Skip site navigation (1)Skip section navigation (2)
Date:      Thu, 10 Jul 2014 03:10:57 +0000 (UTC)
From:      Adrian Chadd <adrian@FreeBSD.org>
To:        src-committers@freebsd.org, svn-src-all@freebsd.org, svn-src-head@freebsd.org
Subject:   svn commit: r268479 - head/sys/netinet
Message-ID:  <201407100310.s6A3AvQ5093684@svn.freebsd.org>

next in thread | raw e-mail | index | archive | help
Author: adrian
Date: Thu Jul 10 03:10:56 2014
New Revision: 268479
URL: http://svnweb.freebsd.org/changeset/base/268479

Log:
  Implement the first stage of multi-bind listen sockets and RSS socket
  awareness.
  
  * Introduce IP_BINDMULTI - indicating that it's okay to bind multiple
    sockets on the same bind details.
  
    Although the PCB code has been taught about this (see below) this patch
    doesn't introduce the rest of the PCB changes necessary to distribute
    lookups among multiple PCB entries in the global wildcard table.
  
  * Introduce IP_RSS_LISTEN_BUCKET - placing an listen socket into the
    given RSS bucket (and thus a single PCBGROUP hash.)
  
  * Modify the PCB add path to be aware of IP_BINDMULTI:
    + Only allow further PCB entries to be added if the owner credentials
      and IP_BINDMULTI has been specified.  Ie, only allow further
      IP_BINDMULTI sockets to appear if the first bind() was IP_BINDMULTI.
  
  * Teach the PCBGROUP code about IP_RSS_LISTE_BUCKET marked PCB entries.
    Instead of using the wildcard logic and hashing, these sockets are
    simply placed into the PCBGROUP and _not_ in the wildcard hash.
  
  * When doing a PCBGROUP lookup, also do a wildcard match as well.
    This allows for an RSS bucket PCB entry to appear in a PCBGROUP
    rather than having to exist in the wildcard list.
  
  Tested:
  
  * TCP IPv4 server testing with igb(4)
  * TCP IPv4 server testing with ix(4)
  
  TODO:
  
  * The pcbgroup lookup code duplicated the wildcard and wildcard-PCB
    logic.  This could be refactored into a single function.
  
  * This doesn't yet work for IPv6 (The PCBGROUP code in netinet6/ doesn't
    yet know about this); nor does it yet fully work for UDP.

Modified:
  head/sys/netinet/in.h
  head/sys/netinet/in_pcb.c
  head/sys/netinet/in_pcb.h
  head/sys/netinet/in_pcbgroup.c
  head/sys/netinet/ip_output.c

Modified: head/sys/netinet/in.h
==============================================================================
--- head/sys/netinet/in.h	Thu Jul 10 02:15:16 2014	(r268478)
+++ head/sys/netinet/in.h	Thu Jul 10 03:10:56 2014	(r268479)
@@ -432,6 +432,8 @@ __END_DECLS
 
 #define	IP_ONESBCAST		23   /* bool: send all-ones broadcast */
 #define	IP_BINDANY		24   /* bool: allow bind to any address */
+#define	IP_BINDMULTI		25   /* bool: allow multiple listeners on a tuple */
+#define	IP_RSS_LISTEN_BUCKET	26   /* int; set RSS listen bucket */
 
 /*
  * Options for controlling the firewall and dummynet.
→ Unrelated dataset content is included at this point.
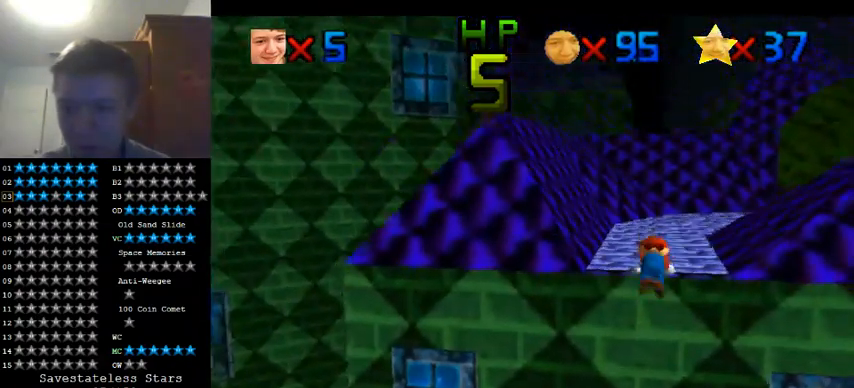
{"buttons": [], "left_stick": "up", "events": []}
Modified: head/sys/netinet/in_pcb.c
==============================================================================
--- head/sys/netinet/in_pcb.c	Thu Jul 10 02:15:16 2014	(r268478)
+++ head/sys/netinet/in_pcb.c	Thu Jul 10 03:10:56 2014	(r268479)
@@ -488,6 +488,36 @@ inp_so_options(const struct inpcb *inp)
 
 #ifdef INET
 /*
+ * Check if a new BINDMULTI socket is allowed to be created.
+ *
+ * ni points to the new inp.
+ * oi points to the exisitng inp.
+ *
+ * This checks whether the existing inp also has BINDMULTI and
+ * whether the credentials match.
+ */
+static int
+in_pcbbind_check_bindmulti(const struct inpcb *ni, const struct inpcb *oi)
+{
+	/* Check permissions match */
+	if ((ni->inp_flags2 & INP_BINDMULTI) &&
+	    (ni->inp_cred->cr_uid !=
+	    oi->inp_cred->cr_uid))
+		return (0);
+
+	/* Check the existing inp has BINDMULTI set */
+	if ((ni->inp_flags2 & INP_BINDMULTI) &&
+	    ((oi->inp_flags2 & INP_BINDMULTI) == 0))
+		return (0);
+
+	/*
+	 * We're okay - either INP_BINDMULTI isn't set on ni, or
+	 * it is and it matches the checks.
+	 */
+	return (1);
+}
+
+/*
  * Set up a bind operation on a PCB, performing port allocation
  * as required, but do not actually modify the PCB. Callers can
  * either complete the bind by setting inp_laddr/inp_lport and
@@ -589,6 +619,7 @@ in_pcbbind_setup(struct inpcb *inp, stru
 	 * This entire block sorely needs a rewrite.
 	 */
 				if (t &&
+				    ((inp->inp_flags2 & INP_BINDMULTI) == 0) &&
 				    ((t->inp_flags & INP_TIMEWAIT) == 0) &&
 				    (so->so_type != SOCK_STREAM ||
 				     ntohl(t->inp_faddr.s_addr) == INADDR_ANY) &&
@@ -598,6 +629,15 @@ in_pcbbind_setup(struct inpcb *inp, stru
 				    (inp->inp_cred->cr_uid !=
 				     t->inp_cred->cr_uid))
 					return (EADDRINUSE);
+
+				/*
+				 * If the socket is a BINDMULTI socket, then
+				 * the credentials need to match and the
+				 * original socket also has to have been bound
+				 * with BINDMULTI.
+				 */
+				if (t && (! in_pcbbind_check_bindmulti(inp, t)))
+					return (EADDRINUSE);
 			}
 			t = in_pcblookup_local(pcbinfo, sin->sin_addr,
 			    lport, lookupflags, cred);
@@ -612,7 +652,9 @@ in_pcbbind_setup(struct inpcb *inp, stru
 				if (tw == NULL ||
 				    (reuseport & tw->tw_so_options) == 0)
 					return (EADDRINUSE);
-			} else if (t && (reuseport & inp_so_options(t)) == 0) {
+			} else if (t &&
+			    ((inp->inp_flags2 & INP_BINDMULTI) == 0) &&
+			    (reuseport & inp_so_options(t)) == 0) {
 #ifdef INET6
 				if (ntohl(sin->sin_addr.s_addr) !=
 				    INADDR_ANY ||
@@ -622,6 +664,8 @@ in_pcbbind_setup(struct inpcb *inp, stru
 				    (t->inp_vflag & INP_IPV6PROTO) == 0)
 #endif
 				return (EADDRINUSE);
+				if (t && (! in_pcbbind_check_bindmulti(inp, t)))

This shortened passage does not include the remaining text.